DATA ARCHITECTURE

10 key points to protect your data in the cloud

A practical guide to securing your data & metadata

Gaurav Thalpati
CodeX
Published in
5 min readJul 3, 2022

--

Photo by FLY:D on Unsplash

Data Security is critical. We all know it.

We all want to secure our data — whether in the lake, warehouse or lake house.

And when it comes to practically implementing the data protection rules, we don't want to break it down into theoretical categories such as

  • data security or data governance
  • data or metadata
  • data lake or data warehouse

We just want to ensure that we implement all the required controls to protect our data — All of it. Wherever it resides, whenever it moves, and whoever accesses it!

Here are 10 points to consider to protect your data.

1. Protect the data stored in your cloud data lakes.

Data lakes are the backbone of any data ecosystem. You should ensure that the data residing in your data lake is always secure.

One of the most popular and widely used approaches to secure your data in the lake (also known as "data at rest") is to use encryption.

You can use the inbuilt encryption services the cloud platform provides for encrypting your data.

E.g. In the case of AWS, you can use the AWS KMS service for data encryption. If you are using Azure, you can explore Azure Key Vault services.

2. Protect the data stored within your cloud warehouses.

Like data lakes, you should also encrypt your data in the warehouse.

Some warehouses provide features to encrypt the data while loading in the warehouse. Some of the warehouses might have this as a default or mandatory option.

Having encryption enabled ensures data security.

If you are using Amazon redshift, encryption is not mandatory. However, it is required for data sharing across regions or accounts. So it is best to keep encryption enabled.

For Snowflake, encryption is a default option, and all data loaded in Snowflake gets encrypted by default.

3. Secure the data while moving in/out of your cloud storage (lakes + warehouses)

For AWS implementations, use Site-to-Site VPN for secured, encrypted connection or Direct Connect to ensure that data flows only through the dedicated internal network instead of the internet. It helps in protecting your data as well as increasing data movement speed.

For AWS Direct Connect implementations, for moving data to S3, use the S3 interface endpoints to transfer data securely. Please refer to this blog from AWS for more details on this.
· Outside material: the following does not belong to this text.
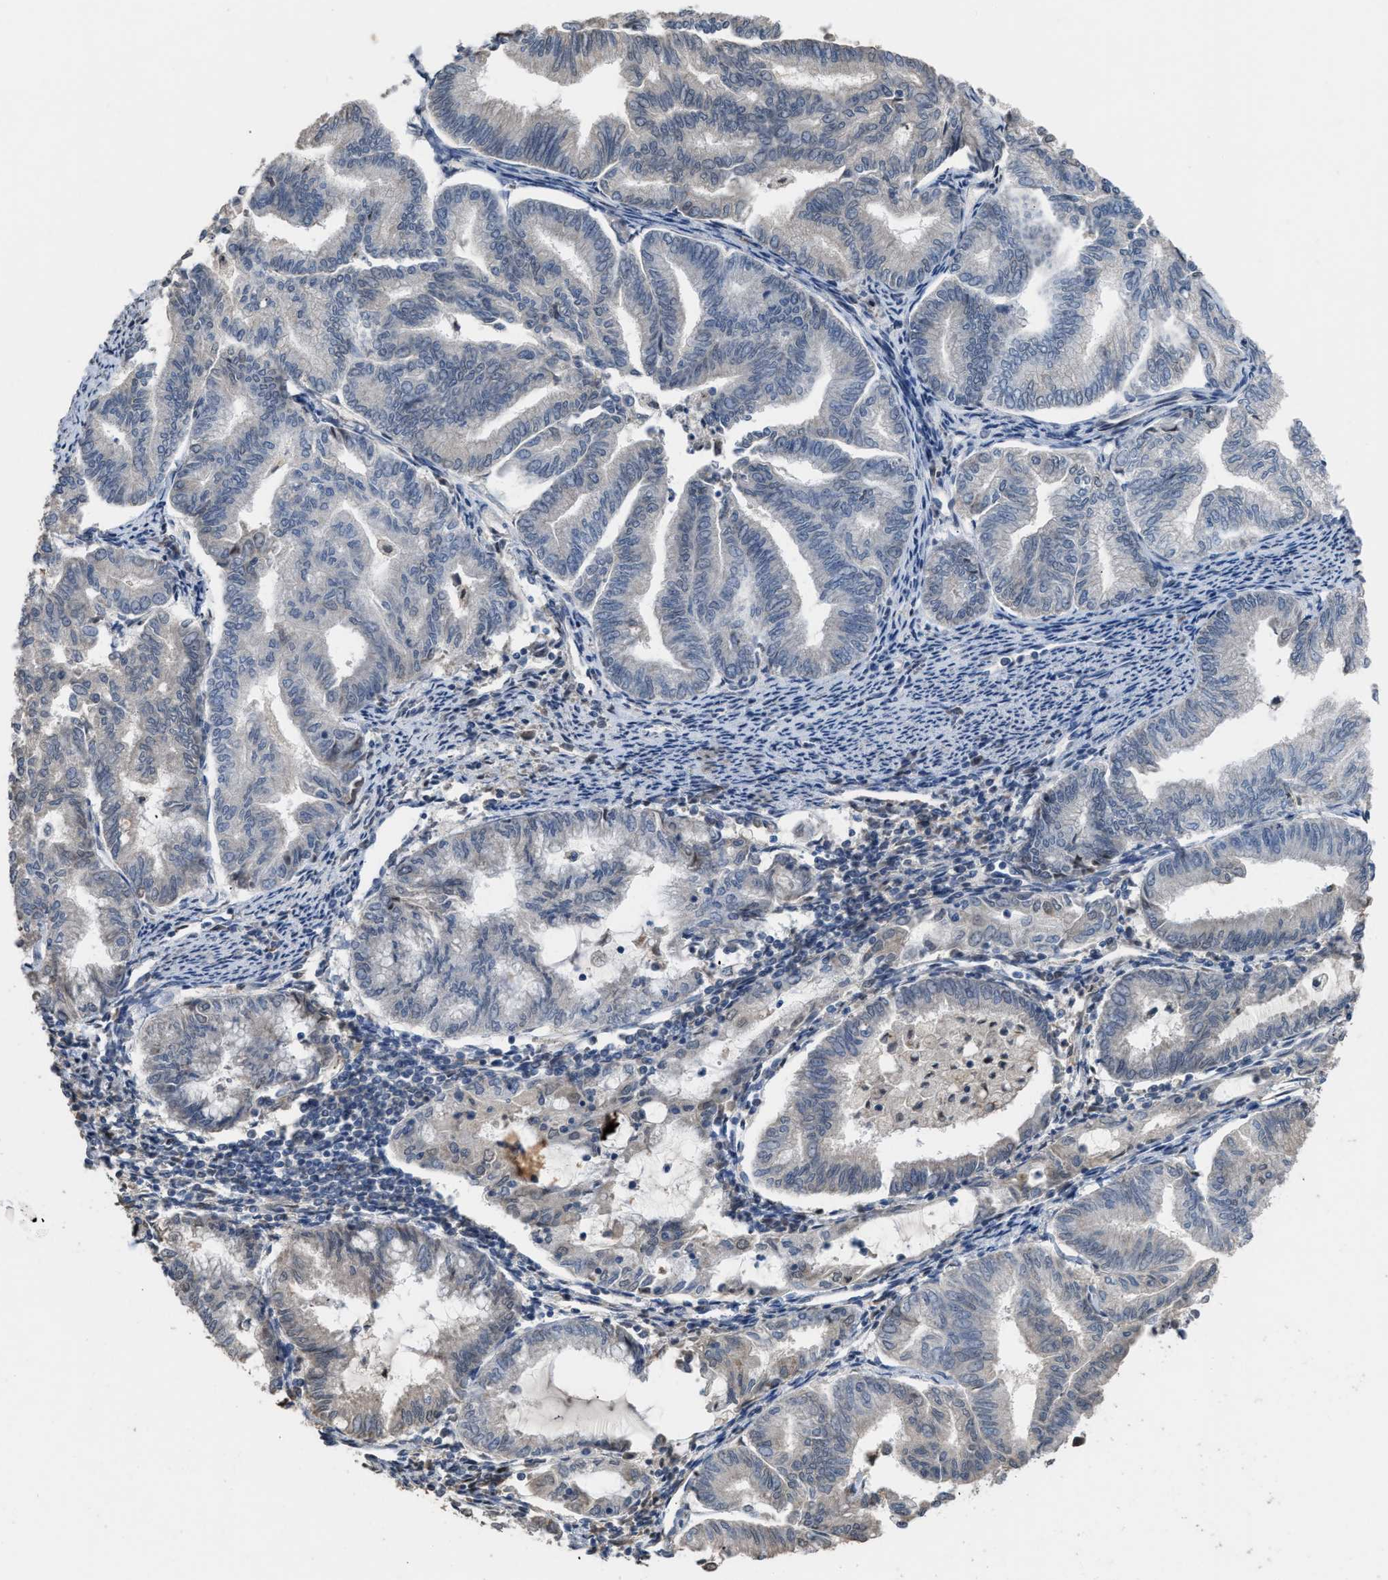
{"staining": {"intensity": "negative", "quantity": "none", "location": "none"}, "tissue": "endometrial cancer", "cell_type": "Tumor cells", "image_type": "cancer", "snomed": [{"axis": "morphology", "description": "Adenocarcinoma, NOS"}, {"axis": "topography", "description": "Endometrium"}], "caption": "Human endometrial cancer (adenocarcinoma) stained for a protein using immunohistochemistry (IHC) shows no staining in tumor cells.", "gene": "SETDB1", "patient": {"sex": "female", "age": 79}}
I've not implemented this, but it seems like a more secure approach than moving data through the internet.

If you are connecting to Snowflake from AWS, consider using AWS Private Link to create private VPC endpoints between AWS and Snowflake VPC.

4. Secure the sensitive columns while accessing any table.

Are your providing access to your users to query data? If yes, does this data consists of any PII/PHI data?

In such cases, you must mask the sensitive data for non-eligible users.

You don't want all your users to see sensitive data like mobile numbers, credit card numbers etc. You can mask such columns so that it is visible only to eligible users who are supposed to see such sensitive data.

AWS Lake Formation & Databricks Unity Catalog supports fine-grained access control to hide sensitive columns from users or specific roles.

Snowflake has Dynamic Data Masking, which can be used for masking sensitive columns.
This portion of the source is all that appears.